HOW LILA McCANN BLOOMED FROM SHRINKING VIOLET TO BUDDING STAR

Shyness is one of those things everyone experiences at one time or another. It could strike a naturally outgoing person without warning, creating a minor social inconvenience and begging the retrospective question, 'What the heck just happened?' Or the tongue-tied, red-faced, shoe-gazing could be a chronic affliction, hindering the true you when it comes to interacting with other humans.

Sixteen-year-old country music phenom Lila McCann is no shrinking violet -- but she could have been. The budding star has her Barbie Doll to thank for helping her overcome a crippling bout of shyness at a critical moment in her life.

While the singer and high school cheerleader, currently in Nashville's Soundstage Studio recording the follow-up to her Asylum Records gold debut, Lila, with producer Mark Spiro, is more interested in boys than toys, it was her mom's promise of a Barbie Doll that had coaxed a painfully shy four-year-old McCann past her stage fright and out of the bathroom for her first performance with her dad's band in a small town club outside of Seattle.

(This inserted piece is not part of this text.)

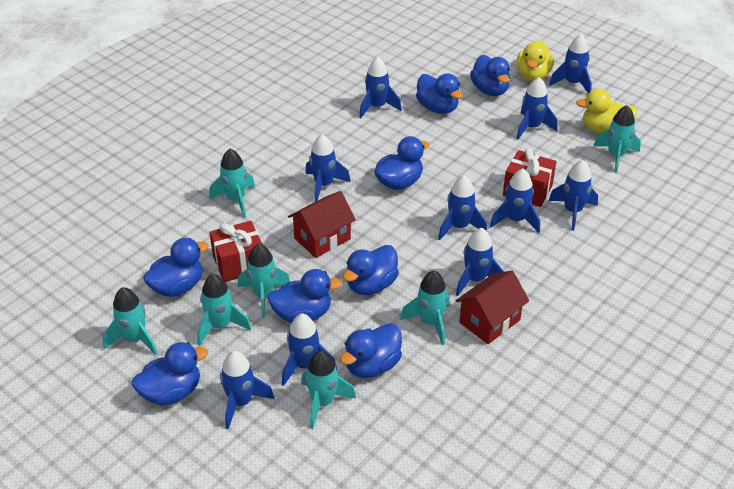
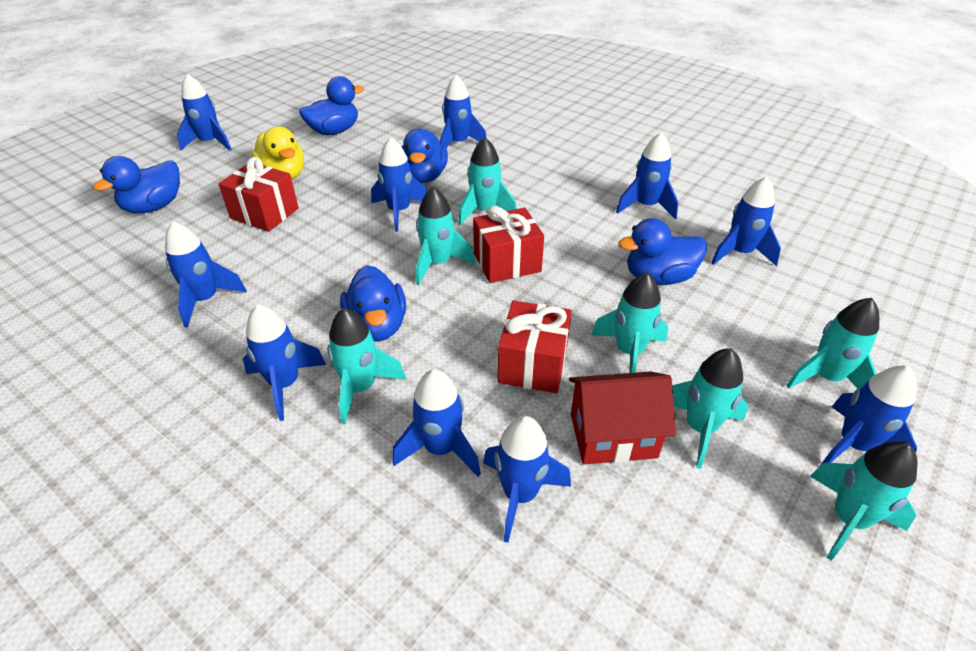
blue duck: [132,342,208,405] [143,238,209,297] [267,269,342,323] [340,323,402,378] [343,245,399,295] [374,136,429,190] [416,73,463,114] [470,55,510,96] = 8 -> [93,156,180,213] [299,76,364,135] [340,265,406,342] [402,129,448,183] [618,218,707,285] = 5
red gift: [209,221,262,282] [503,148,556,207] = 2 -> [218,157,299,232] [473,206,544,283] [498,301,572,393] = 3
red house: [288,191,356,258] [456,270,529,344] = 2 -> [569,371,676,464] = 1
yellow duck: [516,40,554,81] [576,89,637,133] = 2 -> [251,126,304,179] = 1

Little did either father or daughter know she would come down with a sudden bout of last-minute bashfulness (especially since singing in public was her idea), nor could either of them predict that the bribe of a Barbie would break what could have been a detrimental pattern and instead, helped McCann to be the confident, effervescent performer she is today.

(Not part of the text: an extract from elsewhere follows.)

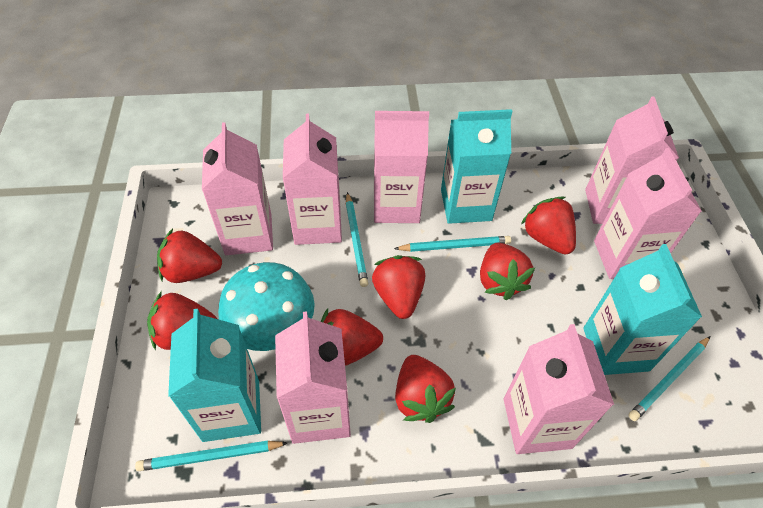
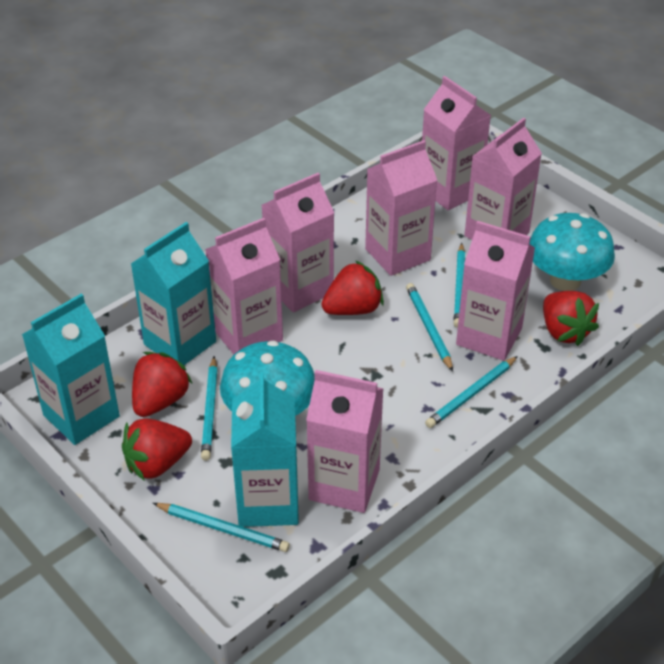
red strawberry: [147,291,217,351] [157,228,222,283] [321,308,383,366] [372,255,425,319] [395,355,456,423] [480,242,535,300] [521,197,576,255] = 7 -> [122,418,192,481] [132,352,193,417] [321,260,384,315] [543,291,599,346] = 4
turquoise mushroom: [218,262,315,351] = 1 -> [220,340,315,416] [530,213,615,291] = 2
turquoise pencil: [135,441,288,471] [346,192,368,287] [394,236,511,252] [628,336,710,421] = 4 -> [153,503,290,552] [201,356,218,461] [406,283,453,372] [425,356,518,428] [454,243,465,328] = 5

"Now I never get nervous before a show," says the songstress of Lila hits "Down Came A Black Bird," "I Wanna Fall In Love," "Almost Over You" "Yippy Ky Yay" and the forthcoming "You're Gone" (with Vince Gill on backing vocals) from the high school junior's

as-yet-untitled sophomore album. "In fact, I feel less shy when performing for an audience of 50,000 (as she did on the recent

George Strait Country Music Festival tour) than for 5,000.

"It's definitely a challenge to get past your shyness," she adds, "but once you do, everything's a lot more fun. The sky's the limit."

And for McCann, that's definitely the case. In addition to her just-completed headlining concert tour and current recording sessions, she's made numerous national and regional television appearances and achieved her acting debut in a guest-starring role on the popular CBS series, "Walker: Texas Ranger," to air at 10 p.m., Dec. 5.

Who says Barbie's not a positive role model?